Copy the lines below word for word, without the pictures.

-- Available records --
/---

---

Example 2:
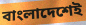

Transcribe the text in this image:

বাংলাদেশেই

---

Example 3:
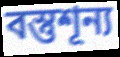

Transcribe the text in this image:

\---

-- Task output --
---

Example 2:

Transcribe the text in this image:

বাংলাদেশেই

---

Example 3:

Transcribe the text in this image:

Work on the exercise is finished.